Chapter 1 explains the different categories of advertising that exist and their purpose. The main purpose of advertising is to draw the consumer's attention to a product, person, or idea. This is done through different strategies, using a diversity of media to transmit the desired information.
One of the categories that interested me more is Public Service advertising, which it is usually non-profit and/or sponsored by the government. These adds however, seem to be more likely to use chocking imagery or statements to get their message across. The sample offered in page 4 is related to reckless teen driving, and presents and add that reads: "Let's get ice cream after you paralyze us."
I found that public interest advertising seems to favor shocking statements or images to promote awareness and deliver a quick, powerful message. Another example is this image of a campaign against smoking:
Just like the teen driving campaign, this image delivers a message likely to provoke an emotional reaction on the viewer. However, this tendency towards shock seems to derive from our modern culture's increasing conformity and familiarity with advertising. It is becoming more difficult to draw attention to a message with regular images, and shock seems to be the most useful tool to overcome this.

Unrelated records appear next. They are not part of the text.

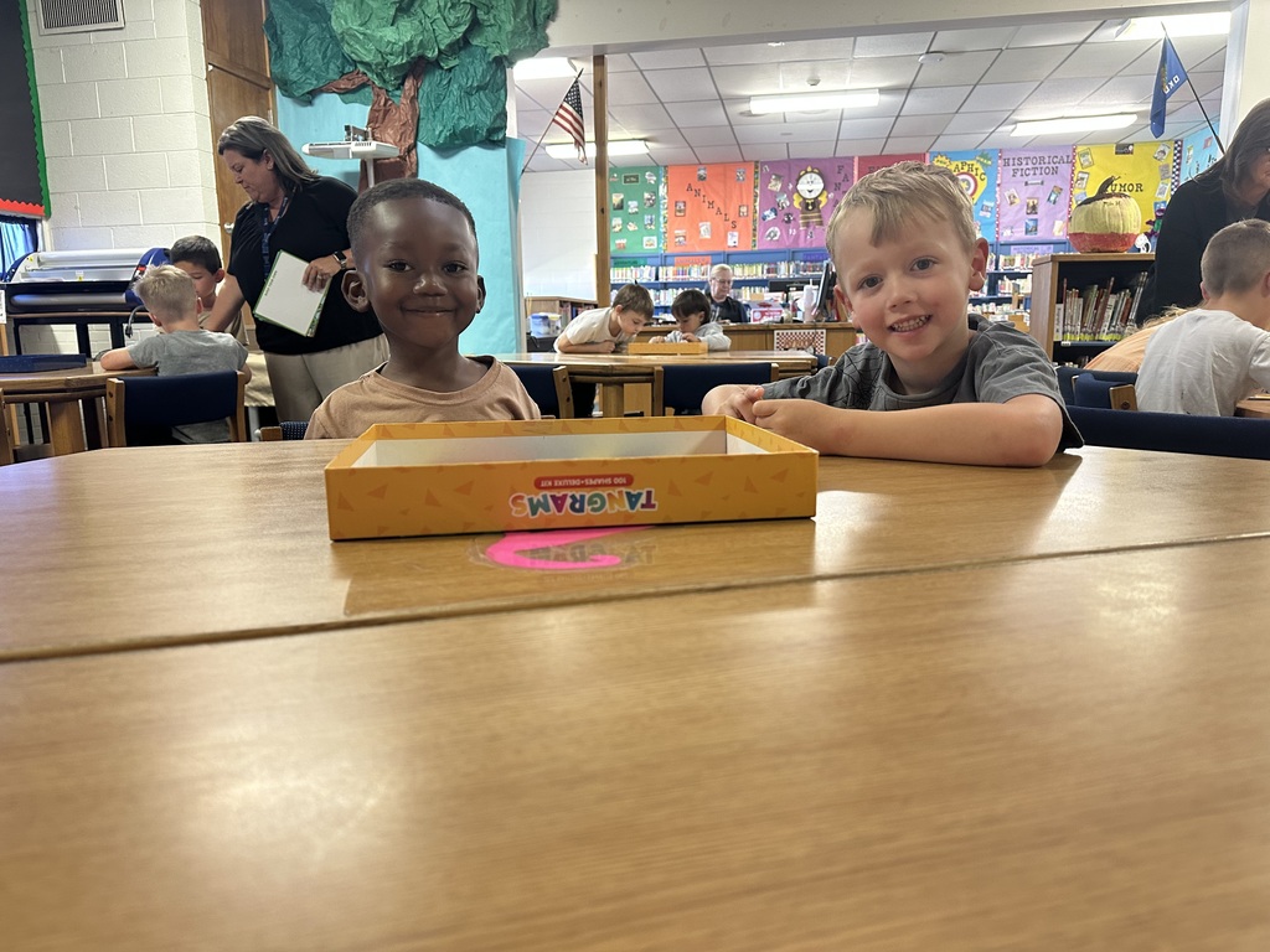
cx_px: 635
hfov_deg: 71.6
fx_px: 881
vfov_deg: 56.8
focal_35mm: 24
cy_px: 476
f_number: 1.78
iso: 250
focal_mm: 6.86
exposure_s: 1/60
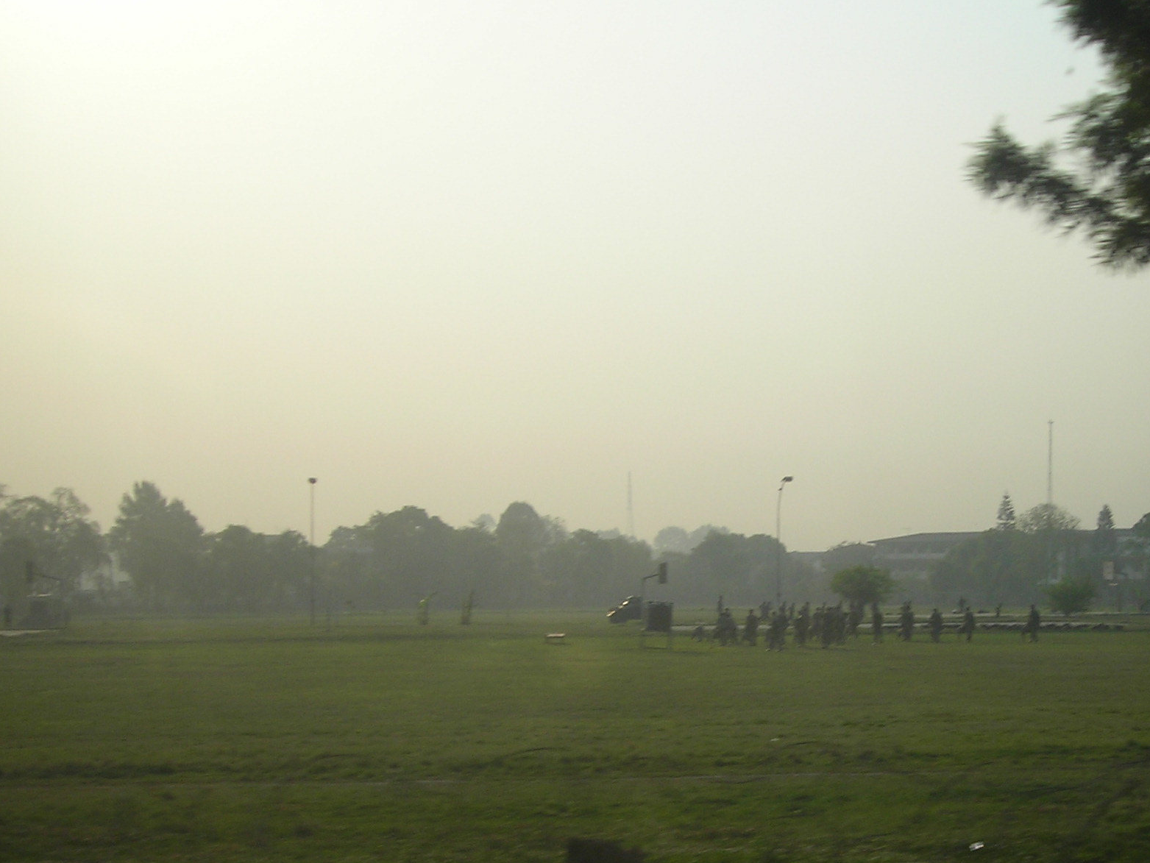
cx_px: 812
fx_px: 2093
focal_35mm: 63
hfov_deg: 30.4
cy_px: 614
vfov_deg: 23.1
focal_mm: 6.3
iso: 50
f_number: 6.4
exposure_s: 1/175
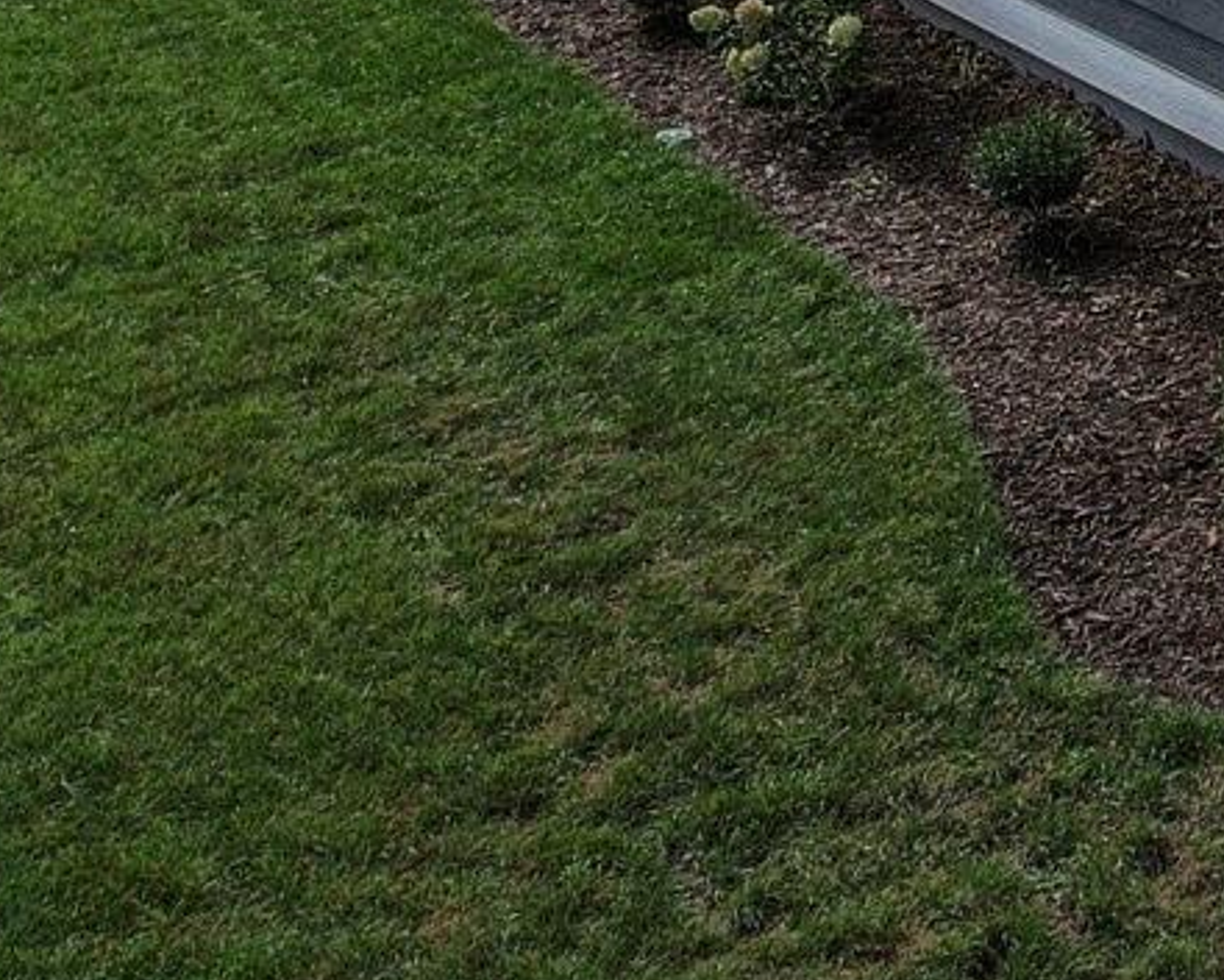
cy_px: -670
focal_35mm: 96
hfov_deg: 16.1
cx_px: 2362
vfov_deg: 14.5
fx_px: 3478
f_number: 2.8
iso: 100
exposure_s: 1/640
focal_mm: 8.4
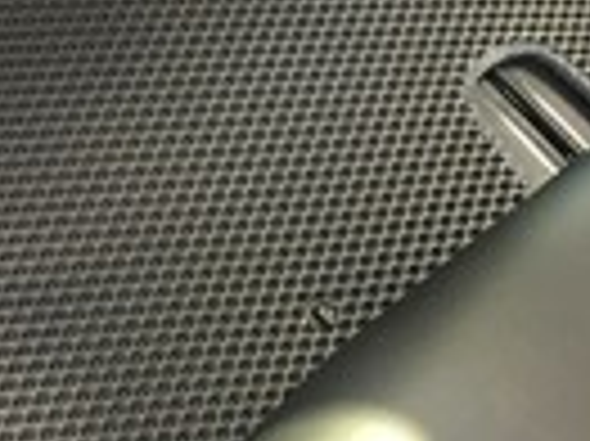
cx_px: 216
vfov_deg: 15.8
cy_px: 83
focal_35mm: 93
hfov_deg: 21.1
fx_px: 1584
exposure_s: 1/33
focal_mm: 4.15
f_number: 2.2
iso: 100
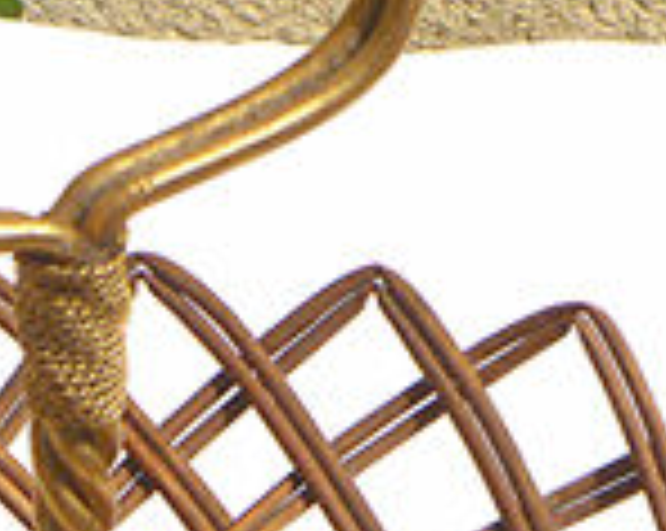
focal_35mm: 248
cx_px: 50
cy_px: 981
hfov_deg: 7.8
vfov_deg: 6.1
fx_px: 4882
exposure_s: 1/320
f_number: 11
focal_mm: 8.4
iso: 80
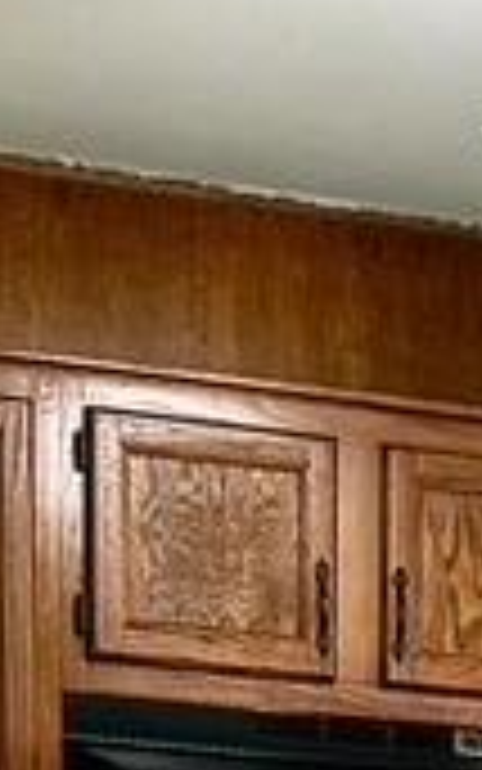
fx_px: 3192
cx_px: 892
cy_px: 1535
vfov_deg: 12.2
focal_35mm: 152
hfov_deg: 8.3
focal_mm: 6.86
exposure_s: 1/120
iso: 200
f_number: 1.78
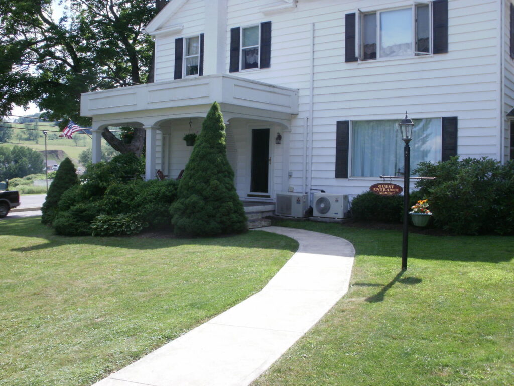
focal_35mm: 36
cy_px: 193
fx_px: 535
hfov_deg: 51.4
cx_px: 257
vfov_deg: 39.7
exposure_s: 1/250
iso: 100
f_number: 5.6
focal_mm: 6.3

This chapter discusses the different phases that go into the creation and implementation of an advertising campaign. There are more steps involved in it than what we are accustomed to as design students. However when I read the personal anecdote by Bill Schwab about how they found a better design concept for the advertising of United Airlines in a book, looking for a different image, it made it look much closer to what the creative process looks like for a student, and it made me think about how the way we get ideas for our current design projects can be useful in the future.
I enjoyed the lawyer's add in page 20, in which the text makes the persona of the lawyer look much more approachable and charismatic. However in some of them it was hard to tell from a first look what the advertisement was about. Like the headline 'If you think life is complicated, wait till you get to death.'Furthermore, the text that explains he is a lawyer seems too small and too long to catch the attention of a viewer in a hurry. However it is more elegant and smart than most of the lawyer advertisements out there, which tend towards cheese imagery or distasteful statements like the one shown to the left. While still trying to connect to the customer through comedy, this add is less successful due to its cliche imagery and language.
This chapter introduces the creative process and how to stimulate creative thinking. There are different approaches to the development of ideas, brainstorming sessions, mapping, storyboards, are useful tools that aid the creative process and stimulate new ideas. Thinking metaphorically is one of the attributes that the chapter discusses as a quality of good thinkers. An example image in page 34 shows how this type of thinking can be put into practice. Here the product is an expensive bag, the advertisement shows the valuables inside a stolen bag being left behind by the criminals, suggesting they took the bag instead due to its appeal.
This type of advertisement can be dangerous though, since it doesn't shows the product itself and bases all of the weight of the campaign in the brand name and its high price. By doing this it emphasizes the role of the bag as a status symbol rather than as a product, which could be taken as a critique to some customers. However it is more creative and entertaining than the cliche handbag advertisements, which usually just show a famous figure in a sexy pose with the product, like this one.
Here the role of the brand and the factors that contribute to its success are discussed. Different parameters are explained which are central in the development of a brand, like relevance, differentiation, usefulness. At the same time common approaches to constructing the brand are explained, these are usually tied to the the ideas that the brand wants to convey, and how it wants or needs to market itself to the audience.
The advertisement for Daffy's in page 61 shows how rebellion and non-conformity can be an appealing strategy to promote a brand. Here a shirt is giving an offensive gesture aimed at those who suggested its expensive retail price, emphasizing how Daffy's sells it for less. This type of strategy can be appealing to a wide audience and it carries the message well, however some could see it as offensive.
Another example of a daring, but effective advertisement id this one for a fitness group. Here the chest of a man is formed by the picture of a woman's buttocks, working as a double meaning. While these adds might seem a little risky, they are also ingenius and humorous.